Similarly, many places mentioning uncritical info such as warning or reference to other languages should be deleted.

The tutorial should be simple, concise, to the point, standalone. Perhaps 1/5th length of the tutorial should be deleted for better.

At places often a whole paragraph on some so called computer science jargons should be deleted. They are there more to showcase inane technicality than do help the reader. (related, many passages with jargons should be rewritten sans inane jargon. ⁖ mutable object.)

One easy way to understand these principles is to compare Perl's documentation or unix man pages to Python's. The formers are often irrelevant, rambling on, not standalong (it is written such that it unnecessarily requires the reader to be knowledgeable of lots of other things). Python docs does not suffer from obfuscation mentality, but like many computer language manuals, also suffers from gratuitous jargon verbiage. (these jargons or passages about them are usually there to please the authors themselves).

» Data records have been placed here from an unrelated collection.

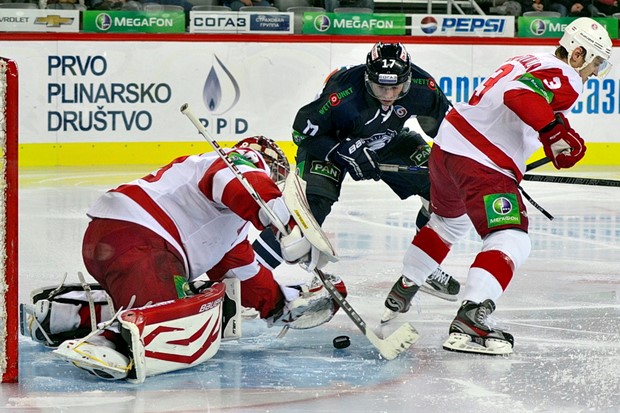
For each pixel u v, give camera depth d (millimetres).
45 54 27141
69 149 27438
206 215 10141
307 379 9695
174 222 10094
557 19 29031
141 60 27594
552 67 10812
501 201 10867
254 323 12234
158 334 9461
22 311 10797
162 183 10180
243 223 10586
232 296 10820
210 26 27906
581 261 16484
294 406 8781
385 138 14055
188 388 9305
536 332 11797
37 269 15242
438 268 13664
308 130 13742
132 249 9883
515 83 10734
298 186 9609
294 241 9539
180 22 27844
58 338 10641
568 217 21109
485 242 11008
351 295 13953
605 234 19109
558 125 10586
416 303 13570
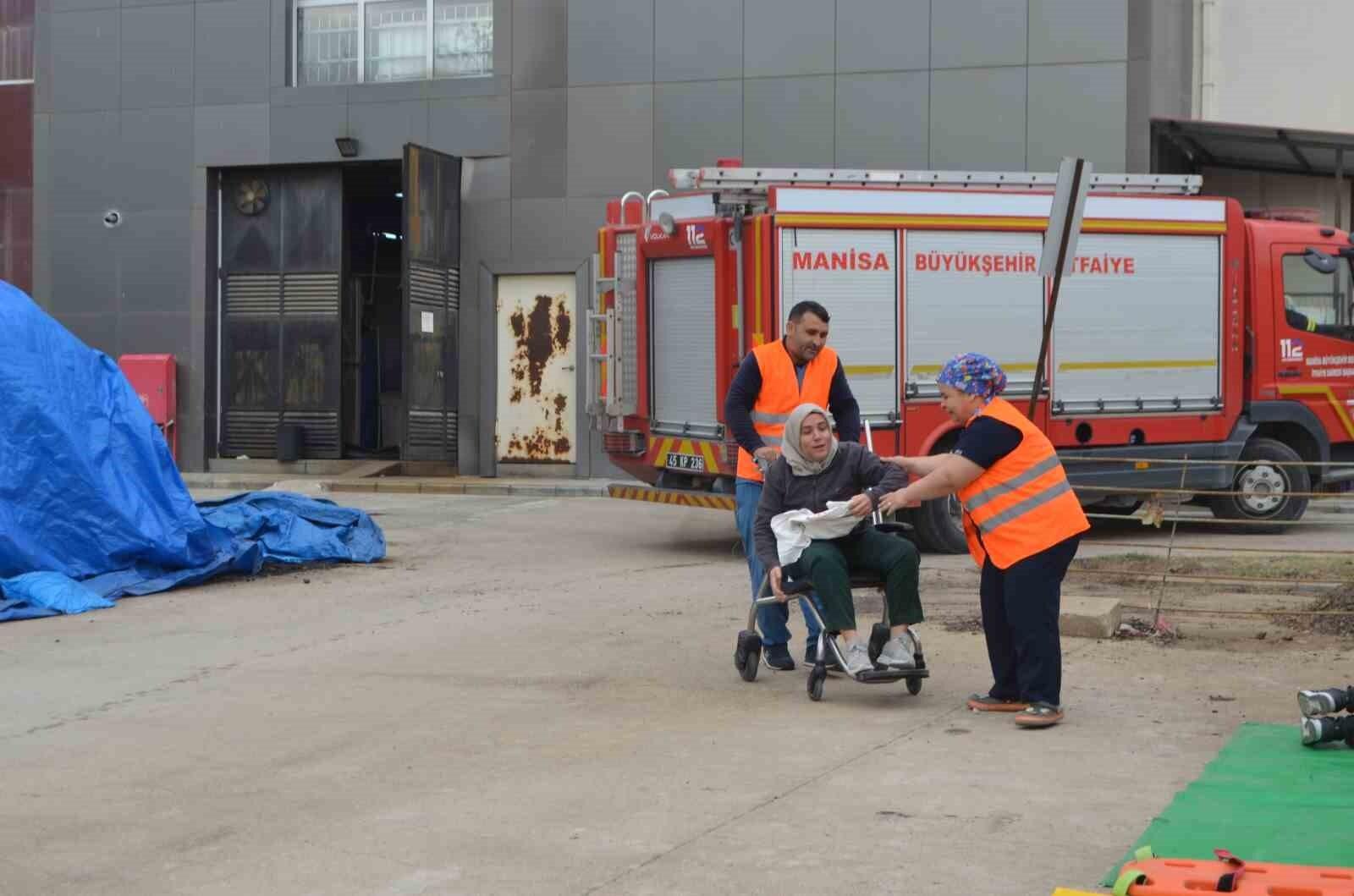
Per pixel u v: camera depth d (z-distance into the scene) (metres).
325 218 22.92
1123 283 14.21
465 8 22.12
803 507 7.68
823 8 20.14
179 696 7.82
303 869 4.96
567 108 21.30
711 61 20.64
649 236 13.62
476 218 21.83
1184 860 4.69
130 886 4.83
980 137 19.66
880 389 13.17
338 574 12.38
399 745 6.66
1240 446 14.86
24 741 6.87
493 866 4.95
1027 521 6.89
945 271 13.37
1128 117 19.16
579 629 9.69
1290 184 21.14
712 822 5.41
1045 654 6.87
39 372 11.56
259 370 23.25
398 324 24.95
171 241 23.20
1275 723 6.87
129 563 11.59
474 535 15.28
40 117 23.58
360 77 22.64
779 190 12.77
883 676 7.30
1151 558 12.32
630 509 17.95
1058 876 4.75
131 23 23.19
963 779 5.93
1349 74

A exemplary writing in this direction is the Mathematica Manual by Stephen Wolfram. Any intelligent layman can read it straightforwardly, and learn unhindered a language that is tantamount to features of lisp languages. Such documentation is not difficult to write at all. (contrary to the lot of “computer scientists” or IT pundits.) All it take is some simple principles outlined above.

Exhibit: Author Masturbation

In the Python tutorial “9. Classes” at http://python.org/doc/2.3.3/tut/node11.html, it begins thus:

Python's class mechanism adds classes to the language with a minimum of new syntax and semantics. It is a mixture of the class mechanisms found in C++ and Modula-3. As is true for modules, classes in Python do not put an absolute barrier between definition and user, but rather rely on the politeness of the user not to ``break into the definition.'' The most important features of classes are retained with full power, however: the class inheritance mechanism allows multiple base classes, a derived class can override any methods of its base class or classes, a method can call the method of a base class with the same name. Objects can contain an arbitrary amount of private data.

classic masturbation.

In C++ terminology, all class members (including the data members) are public, and all member functions are virtual. There are no special constructors or destructors. As in Modula-3, there are no shorthands for referencing the object's members from its methods: the method function is declared with an explicit first argument representing the object, which is provided implicitly by the call. As in Smalltalk, classes themselves are objects, albeit in the wider sense of the word: in Python, all data types are objects. This provides semantics for importing and renaming. Unlike C++ and Modula-3, built-in types can be used as base classes for extension by the user. Also, like in C++ but unlike in Modula-3, most built-in operators with special syntax (arithmetic operators, subscripting etc.) can be redefined for class instances.

This introduction should be deleted. Nobody gives a shit except a few smug academicians where the author wrote it for pleasing himself. For 99% of readers, it is incomprehensible and irrelevant.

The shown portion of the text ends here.